Put every line of text from the items below into a Markdown table with the columns Row and Line, numbering the rows and omitting blank lines. Leave the pictures out.

Supplied material: Begin

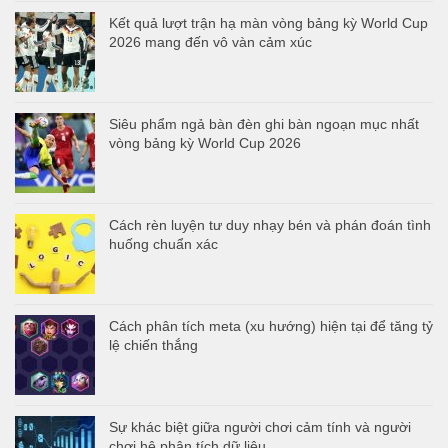
Kết quả lượt trận hạ màn vòng bảng kỳ World Cup
2026 mang đến vô vàn cảm xúc
Siêu phẩm ngả bàn đèn ghi bàn ngoạn mục nhất
vòng bảng kỳ World Cup 2026
Cách rèn luyện tư duy nhạy bén và phán đoán tình
huống chuẩn xác
Cách phân tích meta (xu hướng) hiện tại để tăng tỷ
lệ chiến thắng
Sự khác biệt giữa người chơi cảm tính và người
chơi hệ phân tích dữ liệu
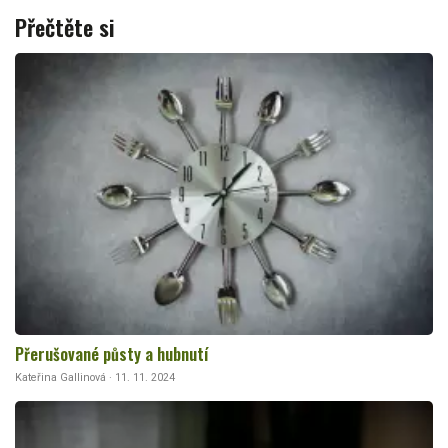
Přečtěte si
Přerušované půsty a hubnutí
Kateřina Gallinová · 11. 11. 2024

Supplied material: End

Solved exercise =
| Row | Line |
|---|---|
| 1 | Kết quả lượt trận hạ màn vòng bảng kỳ World Cup |
| 2 | 2026 mang đến vô vàn cảm xúc |
| 3 | Siêu phẩm ngả bàn đèn ghi bàn ngoạn mục nhất |
| 4 | vòng bảng kỳ World Cup 2026 |
| 5 | Cách rèn luyện tư duy nhạy bén và phán đoán tình |
| 6 | huống chuẩn xác |
| 7 | Cách phân tích meta (xu hướng) hiện tại để tăng tỷ |
| 8 | lệ chiến thắng |
| 9 | Sự khác biệt giữa người chơi cảm tính và người |
| 10 | chơi hệ phân tích dữ liệu |
| 11 | Přečtěte si |
| 12 | Přerušované půsty a hubnutí |
| 13 | Kateřina Gallinová · 11. 11. 2024 |